Sir: To lose one cabinet post may be regarded as a misfortune; to lose a second one looks like sheer recklessness.

IVOR YELOFF

HETHERSETT, NORFOLK

Best Mate denied burial

Sir: So Best Mate cannot be buried on the race course where he recorded his first success and ran his final race ( "Red tape denies Best Mate a racecourse burial", 3 November) because of the Defra regulations on the burial of animals, introduced as a result of BSE and rigidly adhered to following the foot-and-mouth epidemic.
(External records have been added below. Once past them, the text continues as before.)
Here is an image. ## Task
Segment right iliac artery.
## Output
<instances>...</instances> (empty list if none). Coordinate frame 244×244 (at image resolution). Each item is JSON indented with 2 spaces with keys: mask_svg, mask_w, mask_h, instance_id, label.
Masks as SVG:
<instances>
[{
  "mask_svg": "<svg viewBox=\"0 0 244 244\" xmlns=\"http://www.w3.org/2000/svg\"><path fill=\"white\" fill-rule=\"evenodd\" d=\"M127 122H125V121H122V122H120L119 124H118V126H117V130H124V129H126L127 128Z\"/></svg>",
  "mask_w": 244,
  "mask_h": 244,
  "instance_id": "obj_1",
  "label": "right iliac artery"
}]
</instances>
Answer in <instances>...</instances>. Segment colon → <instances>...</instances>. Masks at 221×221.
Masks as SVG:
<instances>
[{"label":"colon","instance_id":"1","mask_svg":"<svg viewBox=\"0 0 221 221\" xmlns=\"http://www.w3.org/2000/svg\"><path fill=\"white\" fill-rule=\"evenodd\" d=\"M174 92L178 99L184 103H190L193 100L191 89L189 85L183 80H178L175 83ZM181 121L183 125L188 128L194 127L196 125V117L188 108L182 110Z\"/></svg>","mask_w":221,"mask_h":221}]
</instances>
Since when did horses either contract or carry BSE, let alone foot-and-mouth?

NICHOLAS BOND

LOWER QUINTON, WARWICKSHIRE

Corrupted by power

Sir: It was only a matter of time before someone brought up the idea that successful women are, on some level, not real women (Susan Tomes on Margaret Thatcher; letter, 3 November). However, if you believe women rise to power by going against their "true" natures, then the same argument applies to powerful men. It would be wonderful to find out what the world would be like if people could gain power while staying true to themselves, but the world as it is doesn't represent the true nature of men or the true nature of women.

HANBURY HAMPDEN-TURNER

LONDON SW6

Forces for peace

Sir: Paul Hardy Carter fancies that the future primary role of the military will be guarding our shores (letter, 2 November). No so: 54 of the last 59 wars have been civil wars in which civilians have been slaughtered by their compatriots. Two million children have been killed and four million maimed in the past ten years. British forces have brilliant record of punching above our weight as peacekeepers in Europe and Africa. Our record in disaster relief is commendable. Both missions are hopelessly irrelevant to our possession of a souped-up nuclear weapon.

PAUL FLYNN MP

(NEWPORT W, LAB) HOUSE OF COMMONS

Late start

Sir: Not being a regular train traveller, I was surprised to hear on the train to London yesterday the apology for the train being late - it was "due to the train leaving the depot late". So that's alright then.